Because there is no streaming, the user sees nothing for the full ~4,600 ms — the perceived time-to-first-content is the end-to-end time. A big prompt makes prefill slow, and a non-streamed call makes the user wait out the entire decode on top of it. Both halves of the latency throughline — and the dollars — are inflated at once.

MetricBaseline value
Input tokens / request~9,600
Output tokens / request~400
Dollars / request1.00× (index)
Perceived TTFT~4,600 ms
End-to-end p99~7,000 ms
Quality (eval pass)~92%

It works — 92% on the eval set — and that’s the trap: a working app hides a recurring overpayment.

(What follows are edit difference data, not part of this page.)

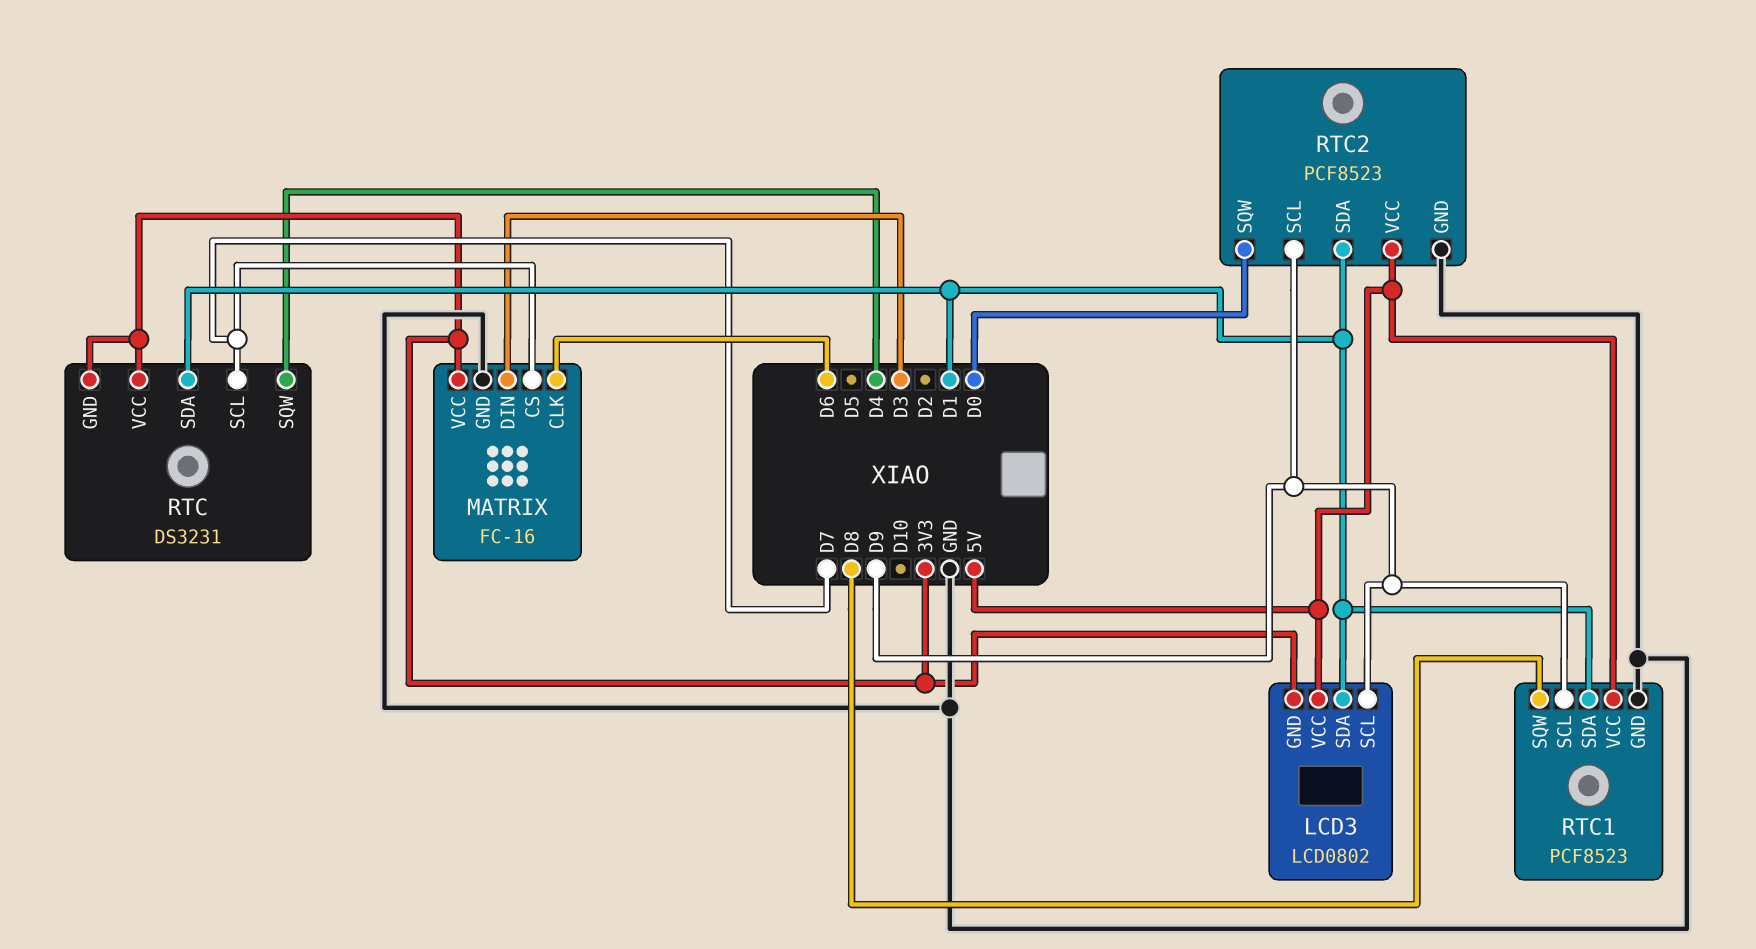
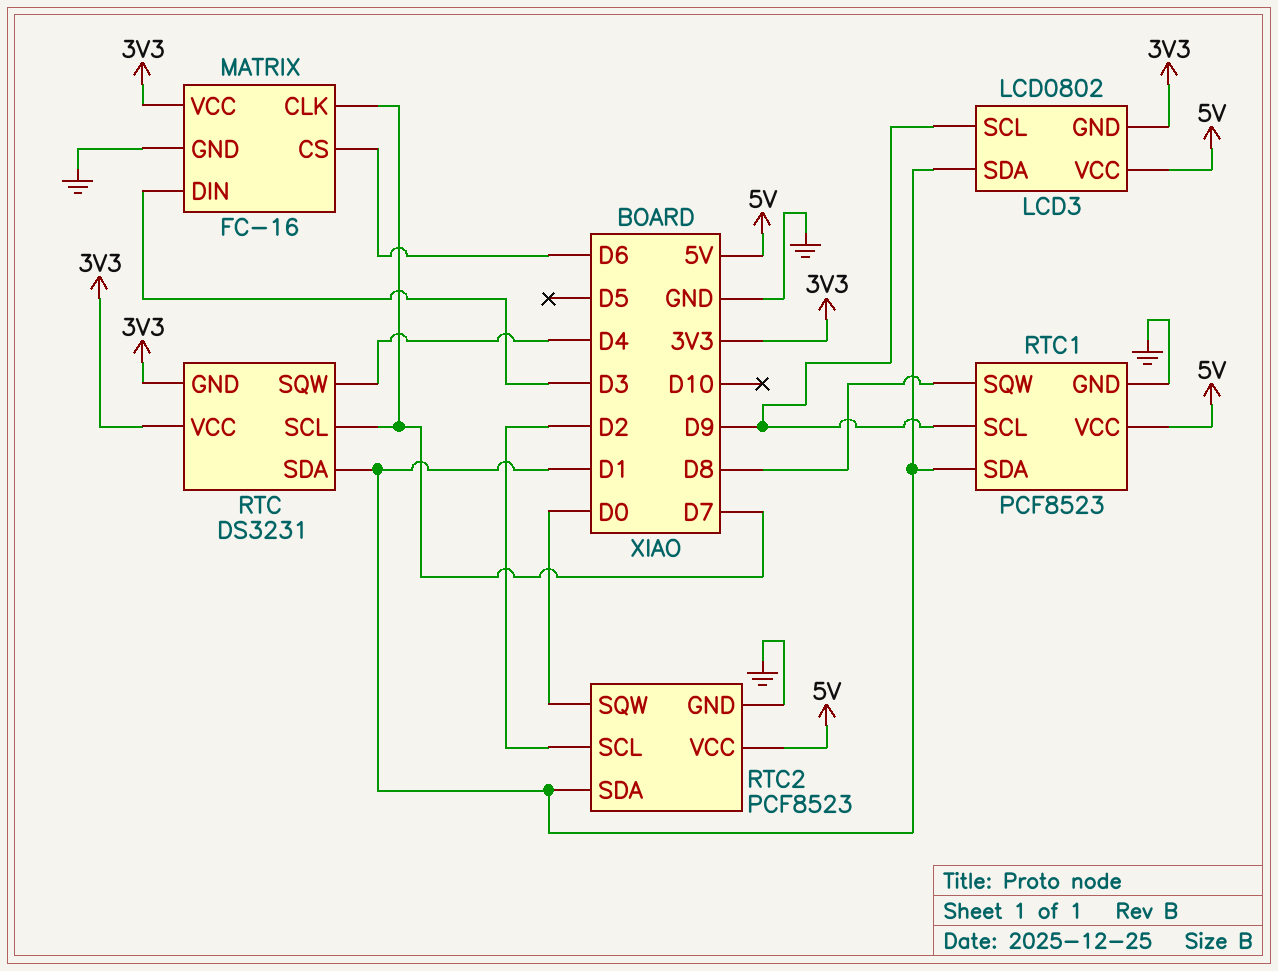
MATRIX pin CLK: D6 -> D7
MATRIX pin CS: D7 -> D6
RTC2 pin SCL: D9 -> D2

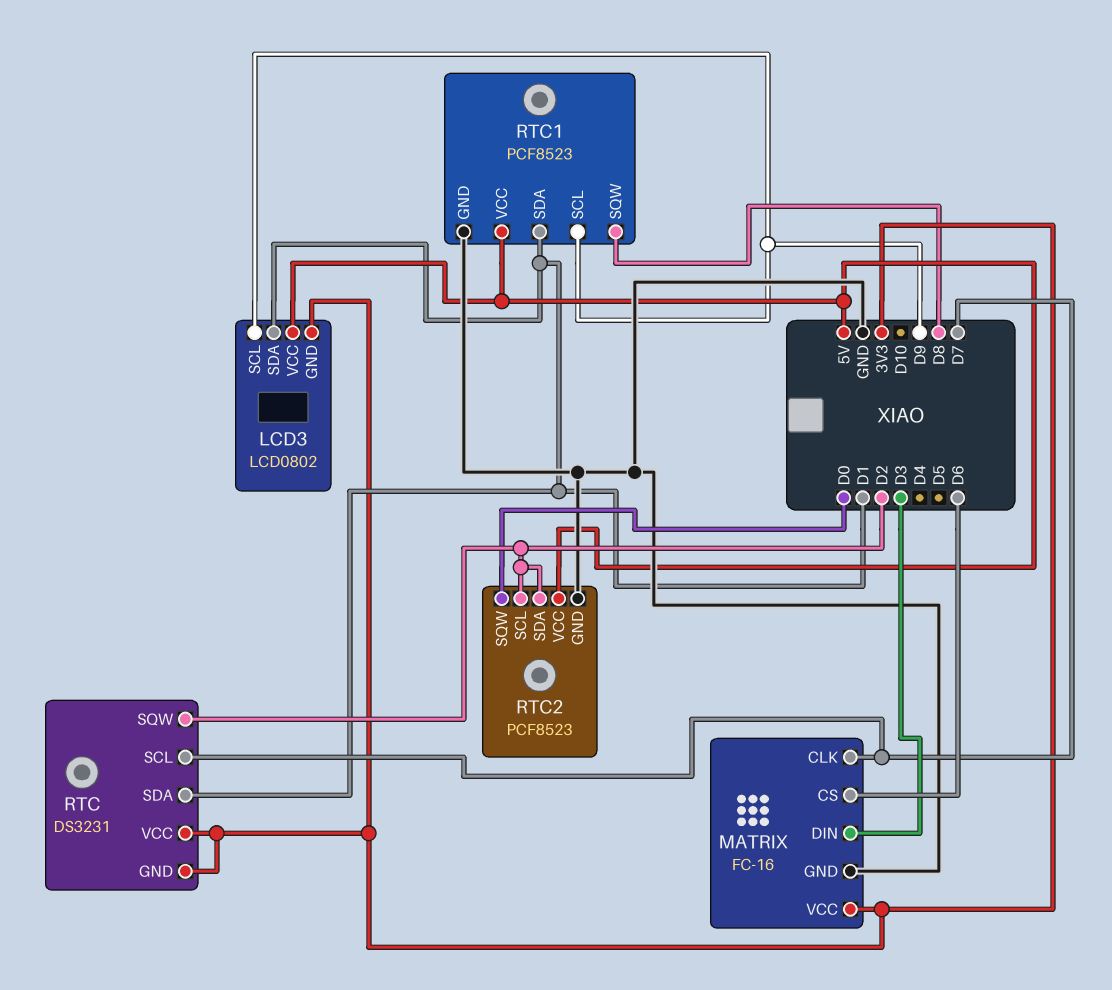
RTC pin SQW: D4 -> D2
RTC2 pin SDA: D1 -> D2

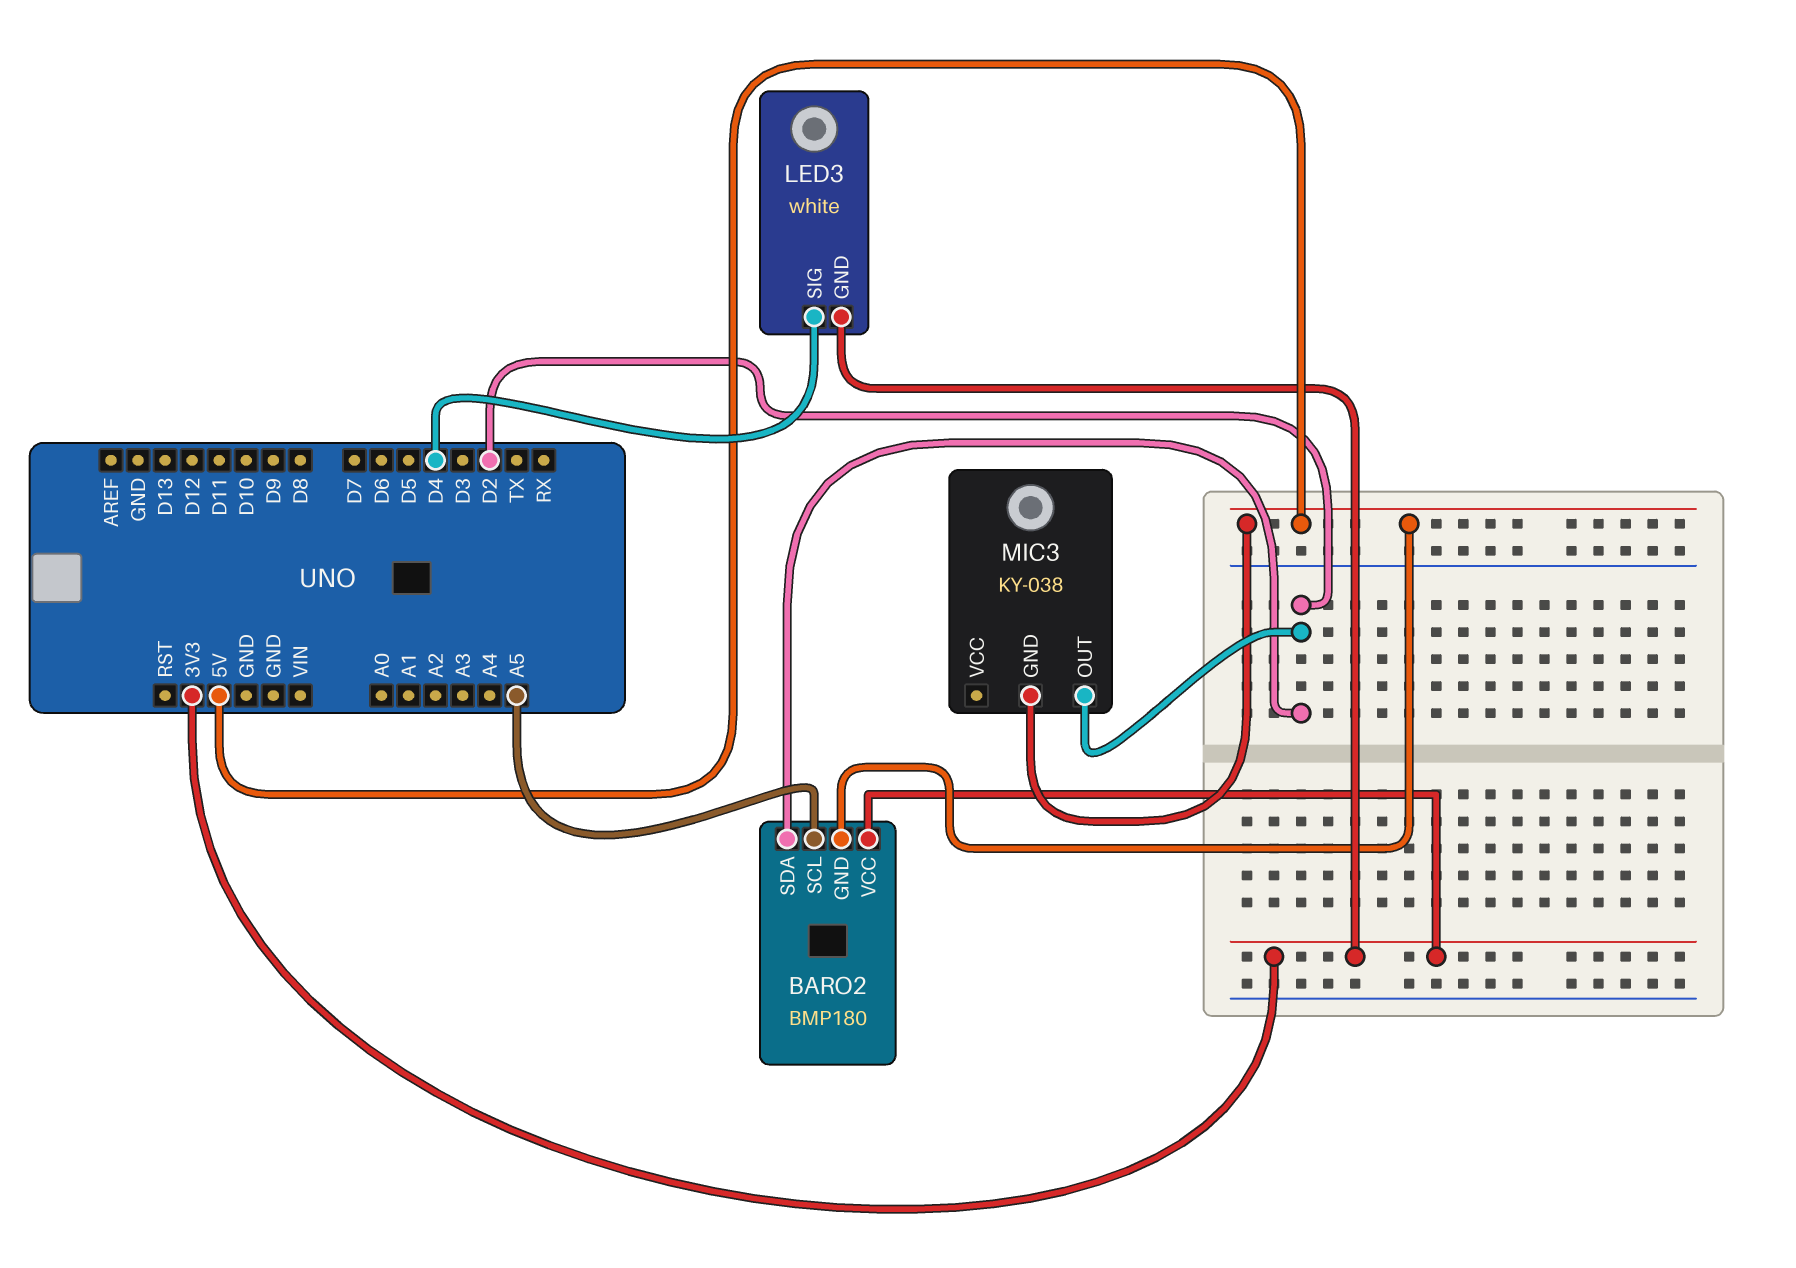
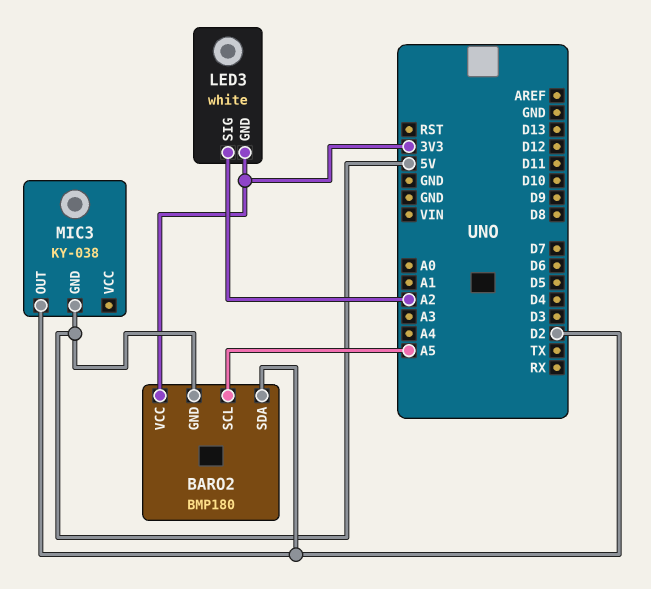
LED3 pin SIG: D4 -> A2

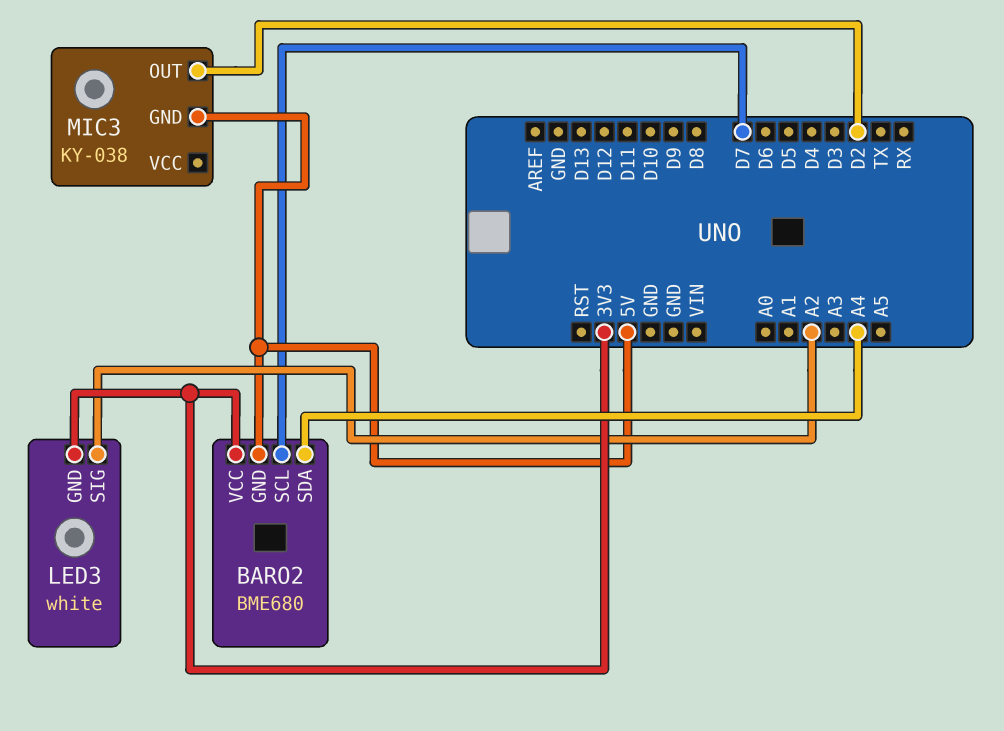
BARO2: BMP180 -> BME680
BARO2 pin SCL: A5 -> D7
BARO2 pin SDA: D2 -> A4

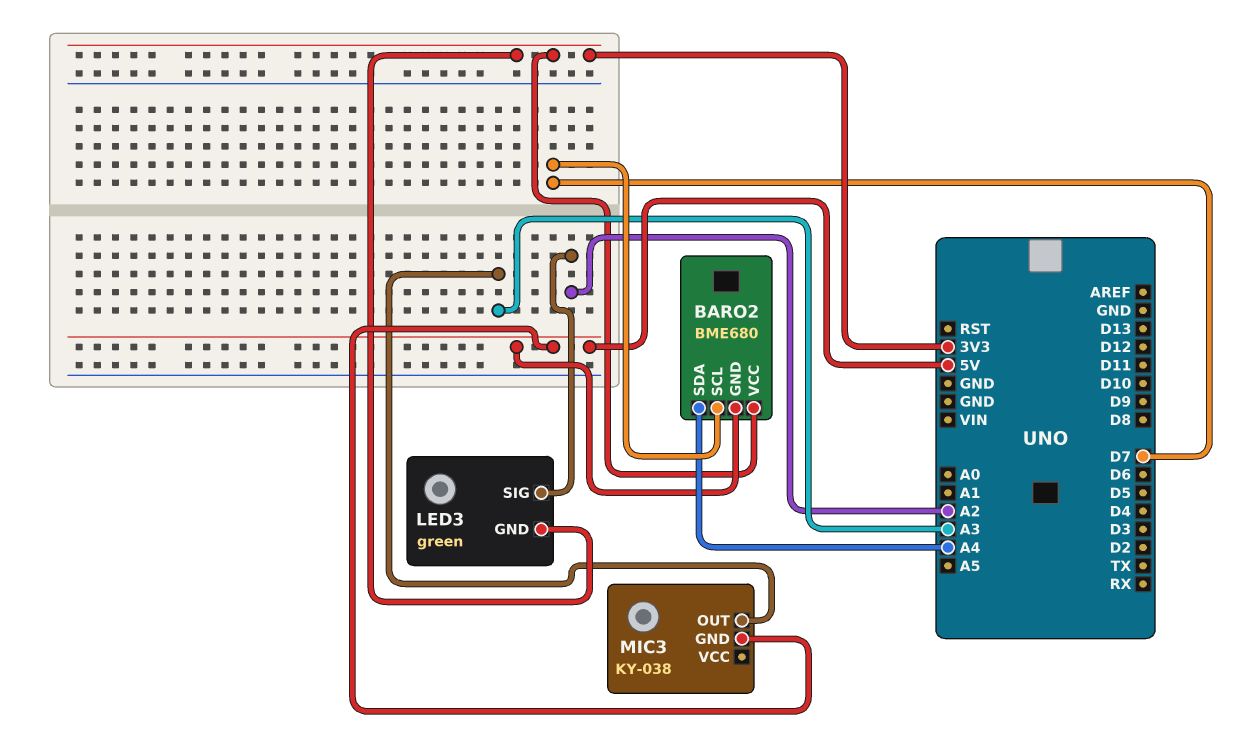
LED3: white -> green
MIC3 pin OUT: D2 -> A3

We hold that 92% fixed and go after everything else.

Three leaks, each matched to a lever:

  1. Re-billed prefix. The system prompt and the session’s document context repeat call after call, re-prefilled and re-billed every time. → Prompt caching.
  2. Over-powered model. Opus answers the easy 70% of questions that a far cheaper model would nail. → Model routing.
  3. Too much context, no streaming. 20 chunks where 3 would do, and a blank screen for 4.6 s. → Context trimming + streaming.

We start with the safest, most mechanical win: caching the prefix.

  1. List the four naive choices in the baseline build, and which lever each one sets up.
  2. From the worked numbers, what fraction of the per-request bill is input tokens, and what is most of that input?
  3. With no streaming, what does the user actually perceive as the time-to-first-content, and why?
  4. Why is reporting a baseline quality score (92%) essential before optimizing anything?
  5. Identify the three sources of waste in the baseline and the lever that targets each.
Show answers
  1. top_k=20 (→ context trimming), one big stuffed prompt re-sent every call (→ prompt caching of the stable prefix), claude-opus-4-8 for everything (→ model routing), and no caching/no streaming (→ caching + streaming).
  2. Input tokens are ~9,600 × 1 = 9,600 of ~11,600 units ≈ 83% of the bill, and ~8,000 of those input tokens are retrieved context — mostly irrelevant padding.
  3. The full end-to-end time (~4,600 ms), because a non-streamed call returns nothing until the entire answer is generated — the user waits out prefill and the whole decode before seeing a single token.
  4. So that later “cheaper” changes can be checked against it — without a fixed quality baseline, a cost win and a quality regression look the same in the cost numbers. It’s the guardrail that defines “without sacrificing quality.”
  5. Re-billed stable prefix (→ prompt caching), an over-powered model on easy questions (→ model routing), and too much context with no streaming (→ context trimming + streaming).